Gegeven fragment —
***
• No results found

Analyse procesmodellen van vastgoedsturing

In document Nieuwe tijden van vastgoedsturing (pagina 28-34)

Er zijn diverse procesmodellen van vastgoedsturing ontwikkeld voor woningcorporaties die houvast bieden tijdens de bedrijfsvoering. In deze paragraaf wordt ingegaan op de Beleidsachtbaan, het Driekamermodel en het OTB-model omdat dit veel gebruikte procesmodellen zijn binnen de

woningcorporatiesector. De zojuist genoemde procesmodellen van vastgoedsturing zijn ontwikkeld om toegepast te worden door

woningcorporaties. In deze paragraaf wordt aandacht geschonken aan het proces en de voor- en nadelen van deze procesmodellen.

3.3.1 Beleidsachtbaan

De Beleidsachtbaan van Van Os (2007) is een procesmodel voor vastgoedsturing die is opgebouwd volgens drie principes, te weten:

 Gelaagdheid in beleid en besluitvorming (strategisch, tactisch, operationeel);

 Beleidscyclus (Demingcircle);

 En de top-down, bottom-up benadering (binnen het proces van implementeren).

Op strategisch niveau wordt gestuurd op de gewenste samenstelling van de vastgoedportefeuille wat stapsgewijs wordt uitgewerkt in het portefeuilleplan. Op tactisch niveau gaat het om exploitatie van deelportefeuilles op buurt-, complex-, en/of woningniveau en het ontwikkelen van investeringsplannen. De investeringsplannen bevatten richtlijnen en kaders die zijn vertaald vanuit het portefeuilleplan ten behoeve van uitvoering op operationeel niveau.
***
Te bekijken materiaal —
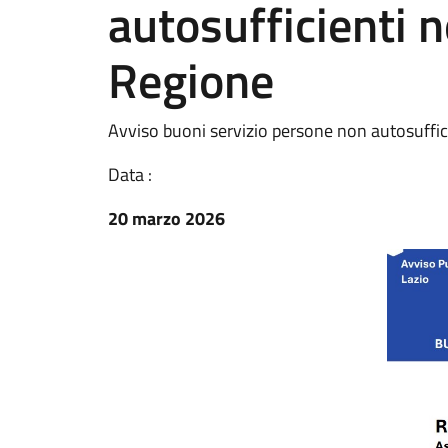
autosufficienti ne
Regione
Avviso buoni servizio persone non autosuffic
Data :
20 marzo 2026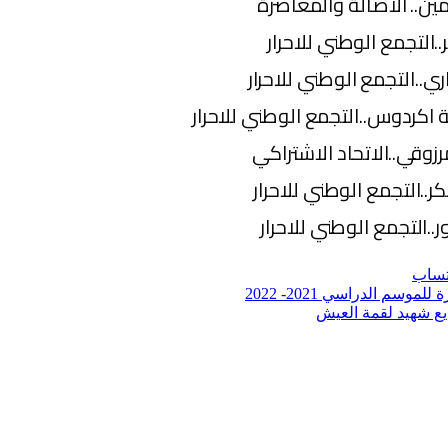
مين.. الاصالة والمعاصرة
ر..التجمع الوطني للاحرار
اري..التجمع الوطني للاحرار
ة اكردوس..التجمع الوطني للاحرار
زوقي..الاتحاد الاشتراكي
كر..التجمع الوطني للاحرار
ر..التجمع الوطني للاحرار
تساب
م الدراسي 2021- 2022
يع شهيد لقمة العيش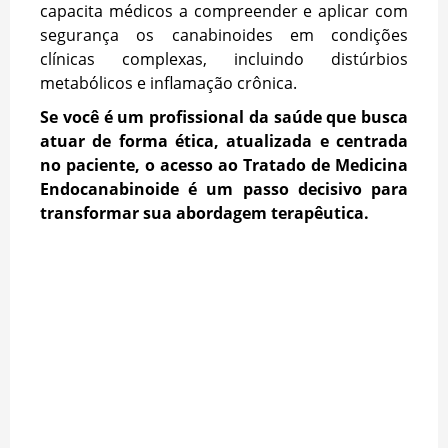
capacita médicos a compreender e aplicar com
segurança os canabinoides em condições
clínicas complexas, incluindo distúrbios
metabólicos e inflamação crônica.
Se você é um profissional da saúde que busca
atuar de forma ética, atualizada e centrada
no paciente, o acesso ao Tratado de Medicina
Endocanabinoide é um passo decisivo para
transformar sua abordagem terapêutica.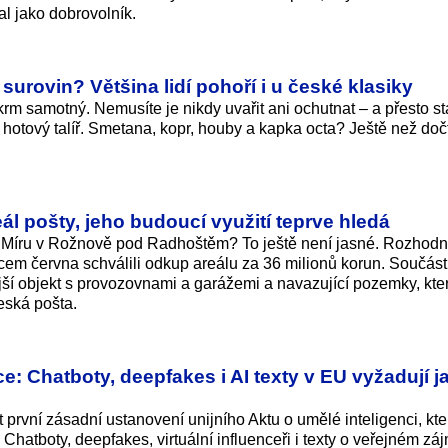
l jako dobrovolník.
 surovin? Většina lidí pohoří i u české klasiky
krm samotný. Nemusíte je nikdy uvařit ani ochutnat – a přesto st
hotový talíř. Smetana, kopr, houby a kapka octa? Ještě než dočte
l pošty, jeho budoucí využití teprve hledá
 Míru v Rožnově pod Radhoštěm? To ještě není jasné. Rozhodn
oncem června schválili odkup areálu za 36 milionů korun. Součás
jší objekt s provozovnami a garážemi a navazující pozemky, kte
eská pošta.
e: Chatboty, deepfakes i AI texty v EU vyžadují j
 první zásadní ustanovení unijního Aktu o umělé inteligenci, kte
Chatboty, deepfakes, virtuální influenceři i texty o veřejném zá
***
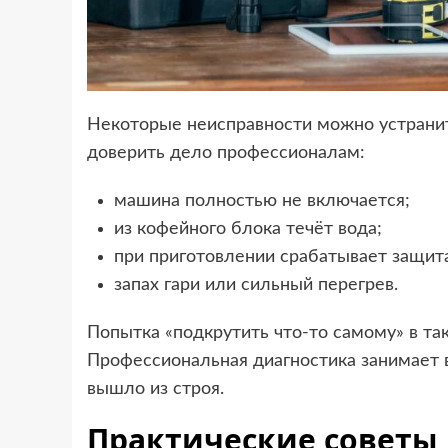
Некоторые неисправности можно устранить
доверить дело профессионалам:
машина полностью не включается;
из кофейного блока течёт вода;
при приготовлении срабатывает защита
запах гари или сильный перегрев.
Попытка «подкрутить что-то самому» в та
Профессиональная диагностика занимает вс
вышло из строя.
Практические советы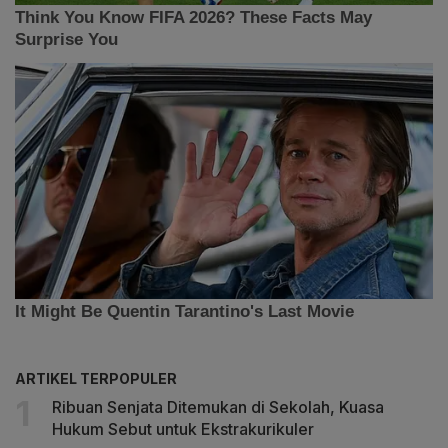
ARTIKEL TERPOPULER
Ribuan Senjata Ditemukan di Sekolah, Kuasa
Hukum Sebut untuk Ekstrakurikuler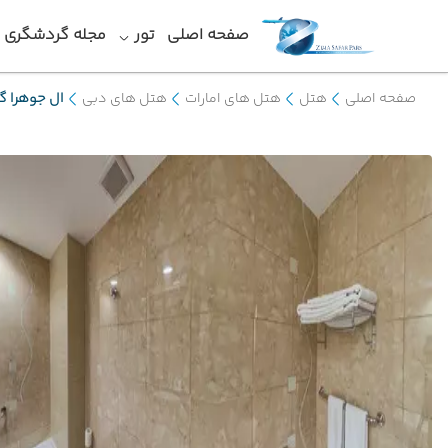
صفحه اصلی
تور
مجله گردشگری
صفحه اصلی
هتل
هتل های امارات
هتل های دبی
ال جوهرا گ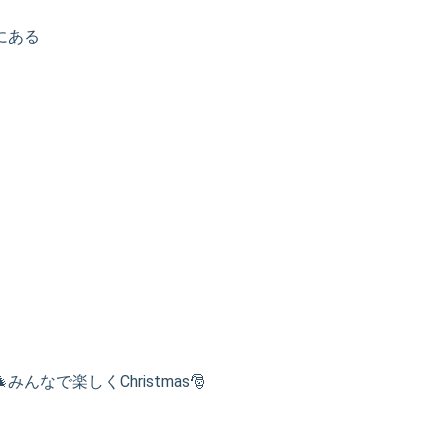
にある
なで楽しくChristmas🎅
***
Herhaal woordelijk het deel van het fragment over procesmodellen van vastgoedsturing dat begint bij "Analyse procesmodellen van" en eindigt bij "van deze procesmodellen.".

Analyse procesmodellen van vastgoedsturing

In document Nieuwe tijden van vastgoedsturing (pagina 28-34)

Er zijn diverse procesmodellen van vastgoedsturing ontwikkeld voor woningcorporaties die houvast bieden tijdens de bedrijfsvoering. In deze paragraaf wordt ingegaan op de Beleidsachtbaan, het Driekamermodel en het OTB-model omdat dit veel gebruikte procesmodellen zijn binnen de

woningcorporatiesector. De zojuist genoemde procesmodellen van vastgoedsturing zijn ontwikkeld om toegepast te worden door

woningcorporaties. In deze paragraaf wordt aandacht geschonken aan het proces en de voor- en nadelen van deze procesmodellen.